Evidently, it takes 8 poets, which is what we had for our Southwest Kansas Begin Again: 150 Kansas Poems caravan, which took us across Kansas and over the edge of the world. Traveling in my van with Wyatt Townley, Roderick Townley, Liz Black, Ronda Miller and Karen Ohnesorge (whose last name, in German, literally means, “Whatever!”), I headed west, way west, early Friday morning. We were well-supplied: girl scout cookies, dark chocolate, gourmet rosemary-parmesan butter bookies, clementines, coffee, and in case of real emergency, two bags of frozen peas (for Liz’s knee).
First stop: Salina, where (after sharing stories of all the times any of us got arrested), I met the logical end result of telling Ronda I had never read poetry in Salina. Half-way through our sandwiches at Moka’s, Ronda had me up on the table reciting a poem to the lunch crowd after her shining introduction. Note to self: be careful what thoughts you say out loud but be ready to share a poem anywhere at anytime.
Next stop: Garden City. Here, we fell in love, remarking to each other that we could and might live here. Downtown was charming and full of life, the sky was large and loving, and Ramona McCallum, who organized all the Garden City events, was a sparkling fountain of delight, passion and joy.
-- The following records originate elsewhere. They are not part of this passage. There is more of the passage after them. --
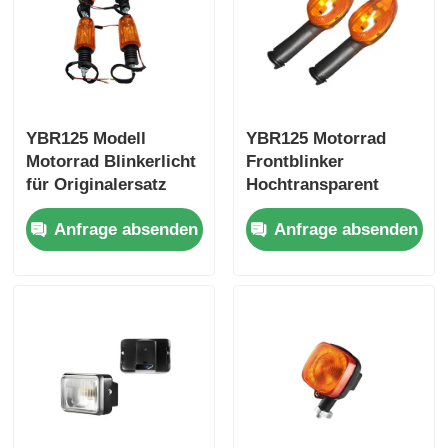
Fabrik Tour
Qualitätskontrolle
YBR125 Modell
YBR125 Motorrad
Motorrad Blinkerlicht
Frontblinker
für Originalersatz
Hochtransparent
Kontakt
und Reparatur
Orangefarbene
Anfrage absenden
Anfrage absenden
Schale
Referenzen
Motorradmotorteile
Elektrische Komponenten für Motorräder
Motorradmodifikationsteile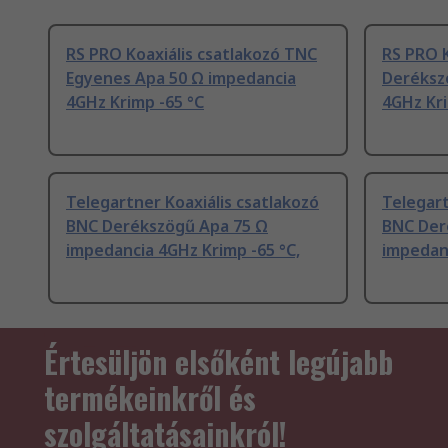
RS PRO Koaxiális csatlakozó TNC
RS PRO K
Egyenes Apa 50 Ω impedancia
Deréksz
4GHz Krimp -65 °C
4GHz Kri
Telegartner Koaxiális csatlakozó
Telegart
BNC Derékszögű Apa 75 Ω
BNC Der
impedancia 4GHz Krimp -65 °C,
impedanc
Értesüljön elsőként legújabb
termékeinkről és
szolgáltatásainkról!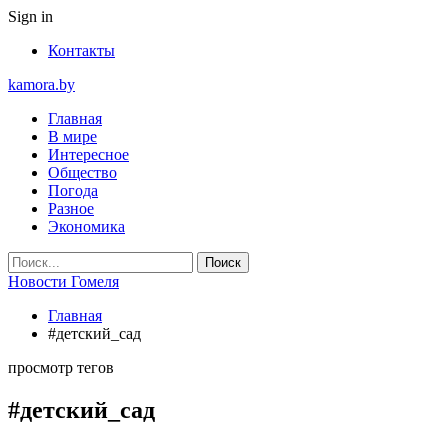
Sign in
Контакты
kamora.by
Главная
В мире
Интересное
Общество
Погода
Разное
Экономика
Новости Гомеля
Главная
#детский_сад
просмотр тегов
#детский_сад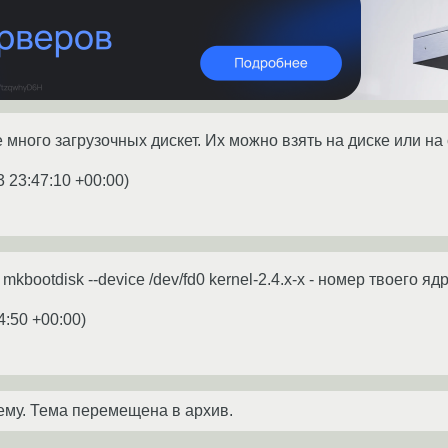
много загрузочных дискет. Их можно взять на диске или на
3 23:47:10 +00:00
)
 mkbootdisk --device /dev/fd0 kernel-2.4.x-x - номер твоего яд
4:50 +00:00
)
ему. Тема перемещена в архив.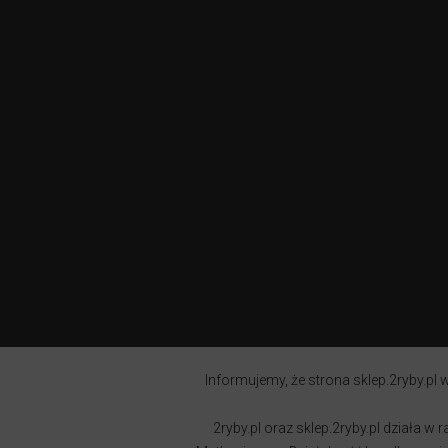
Informujemy, że strona sklep.2ryby.pl w
2ryby.pl oraz sklep.2ryby.pl działa 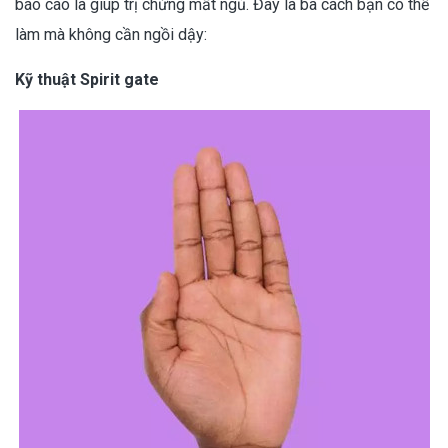
báo cáo là giúp trị chứng mất ngủ. Đây là ba cách bạn có thể
làm mà không cần ngồi dậy:
Kỹ thuật Spirit gate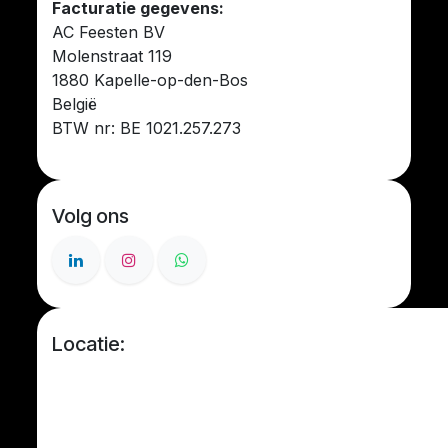
Facturatie gegevens:
AC Feesten BV
Molenstraat 119
1880 Kapelle-op-den-Bos
België
BTW nr: BE 1021.257.273
Volg ons
Locatie: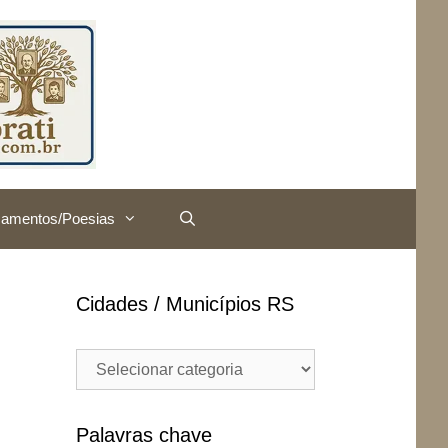
amentos/Poesias
Cidades / Municípios RS
Cidades
/
Municípios
RS
Palavras chave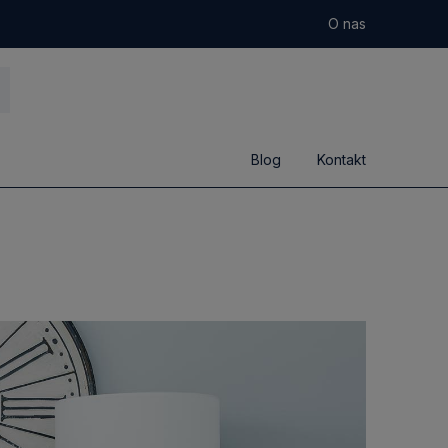
O nas
Blog
Kontakt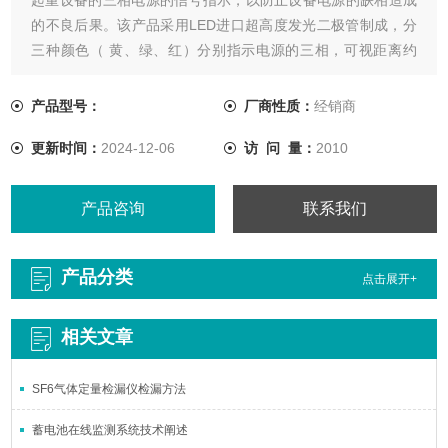
的不良后果。该产品采用LED进口超高度发光二极管制成，分
三种颜色（ 黄、绿、红）分别指示电源的三相，可视距离约
100米，寿命大于十万小时，优于其他同类产品
产品型号：
厂商性质：
经销商
更新时间：
2024-12-06
访 问 量：
2010
产品咨询
联系我们
产品分类
点击展开+
相关文章
SF6气体定量检漏仪检漏方法
蓄电池在线监测系统技术阐述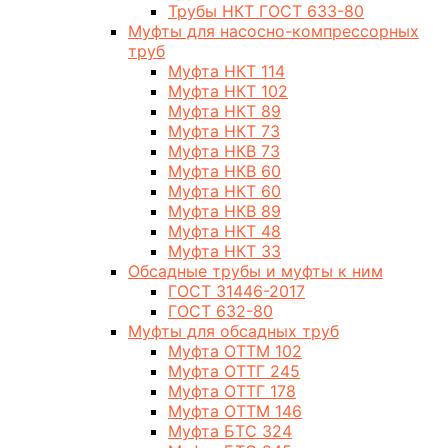
Трубы НКТ ГОСТ 633-80
Муфты для насосно-компрессорных
труб
Муфта НКТ 114
Муфта НКТ 102
Муфта НКТ 89
Муфта НКТ 73
Муфта НКВ 73
Муфта НКВ 60
Муфта НКТ 60
Муфта НКВ 89
Муфта НКТ 48
Муфта НКТ 33
Обсадные трубы и муфты к ним
ГОСТ 31446-2017
ГОСТ 632-80
Муфты для обсадных труб
Муфта ОТТМ 102
Муфта ОТТГ 245
Муфта ОТТГ 178
Муфта ОТТМ 146
Муфта БТС 324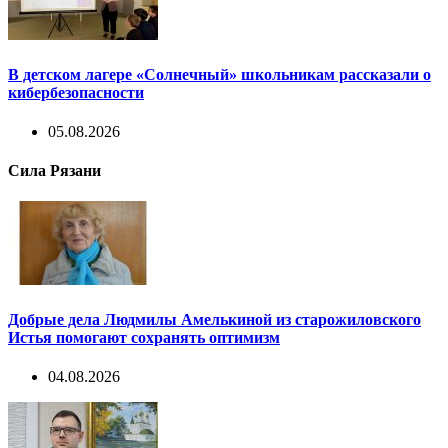
В детском лагере «Солнечный» школьникам рассказали о
кибербезопасности
05.08.2026
Сила Рязани
Добрые дела Людмилы Амелькиной из старожиловского
Истья помогают сохранять оптимизм
04.08.2026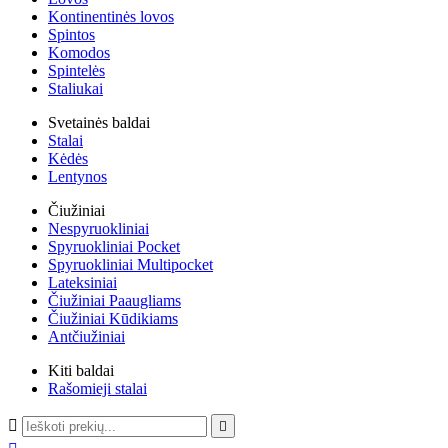
Kontinentinės lovos
Spintos
Komodos
Spintelės
Staliukai
Svetainės baldai
Stalai
Kėdės
Lentynos
Čiužiniai
Nespyruokliniai
Spyruokliniai Pocket
Spyruokliniai Multipocket
Lateksiniai
Čiužiniai Paaugliams
Čiužiniai Kūdikiams
Antčiužiniai
Kiti baldai
Rašomieji stalai

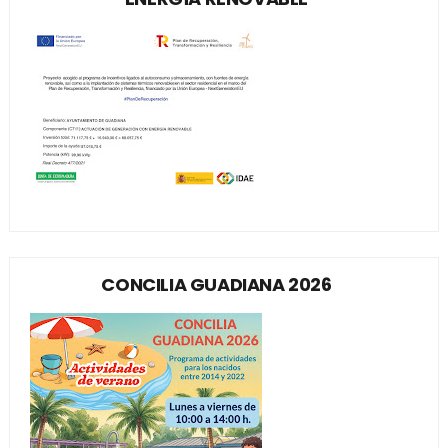
CONCILIA GUADIANA 2026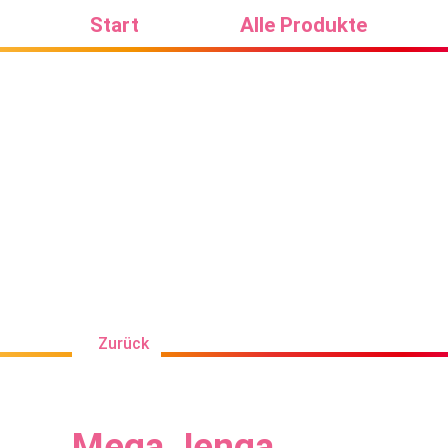
Start
Alle Produkte
Zurück
Mega Jenga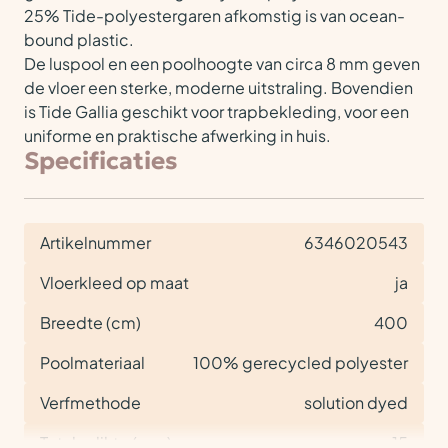
25% Tide-polyestergaren afkomstig is van ocean-
bound plastic.
De luspool en een poolhoogte van circa 8 mm geven
de vloer een sterke, moderne uitstraling. Bovendien
is Tide Gallia geschikt voor trapbekleding, voor een
uniforme en praktische afwerking in huis.
Specificaties
Artikelnummer
6346020543
Vloerkleed op maat
ja
Breedte (cm)
400
Poolmateriaal
100% gerecycled polyester
Verfmethode
solution dyed
Totale dikte (mm)
15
We also met up with Lee and Dennielle Mick from Cawker City (Lee is in the book with, of course, a poem about a giant ball of twine). After an astonishing Mexican dinner (Garden City: best restaurants in Kansas, and thanks to Ramona for raising funds to feed us), we gave a reading at the State Theater, a historic site being remodeled, where we had the pleasure of sharing poems with 70 people. Then, we marched down the street to the arts center, where we merged with a show of 10 fabulous women artists, sold books and ate too many cream puffs. Ramona soon has us whisked off to various homes, churches and guest houses for the night where each of us found two full gift bags: pens, pottery, lip balm and even stool softener from the local health food store.
The next morning, we trekked to Garden City Community College where I led a workshop on Writing in Community. Usually when I do such workshops, I get to meet with 10-15 people, but in Garden City, where people understand the value of poetry and Ramona is a whirlwind of outreach and purpose, we had 50 people ranging from tweens to elders. After moving the tables out and out and out, we immersed ourselves in writing, the writing life and the best cinnamon rolls on the planet (still hot too). Maybe it was the sugar talking, but after introductions, I was wondering if we had time to house-shop. The workshop was a feast of friendship and stories, and afterwards, of course, it was time to eat, so we went to the best Vietnamese restaurant in the world (Thanks for covering our lunch, special donor!).
Next up: Ulysses, where Liz grew up, and where the land changes to slopes of tumbleweed and stretches of endless skies and feedlots. The air dries out, especially in this drought year when the annual rainfall is closer to 2-3 inches, and the sky expands. The most beautiful sunset combined with more Mexican food in downtown Ulysses and then a reading at the lovely Artery, a cooperative gallery, where we met with several dozen Ulyssesians, drank wine, ate cookies and marveled at the art and hospitality. A night at Single Tree Inn (Sex and the Sing Tree, Roderick suggested as we played with the name) brought us sleep and a morning where many of us shared how much we don’t like or do morning well. Ulysses is especially stark and beautiful, and unlike any part of Kansas I’ve seen before. I loved hearing how Liz grew up in a dug-out without electricity and with an outhouse beneath the outrageous stars.
Next stop: Dodge City. Here, we were supposed to read at a local coffee shop, but no one in Dodge City seemed to know this. All was well because a) it was on our way, and b) we got to eat yet again. Having no actual audience who came for us, we assailed the strangers having lunch in a small room where we stood, one at a time reading a poem, between them and the front door. Most of them were quite polite even if they were surely realizing there were no escape routes.
The ride home was long, punctuated by more eating, and full of long talks about how we grew up, whether we preferred Mounds or Almond Joy, new ways to promote our writing, dancing days, growing up tall or short, young adult children and the marvels of migrating birds and rising Flint Hills.
800 or so miles later, we’re landed back into our homes and lives, but already I miss my fellow caravan-ers and I love how when we get together, poetry prevails.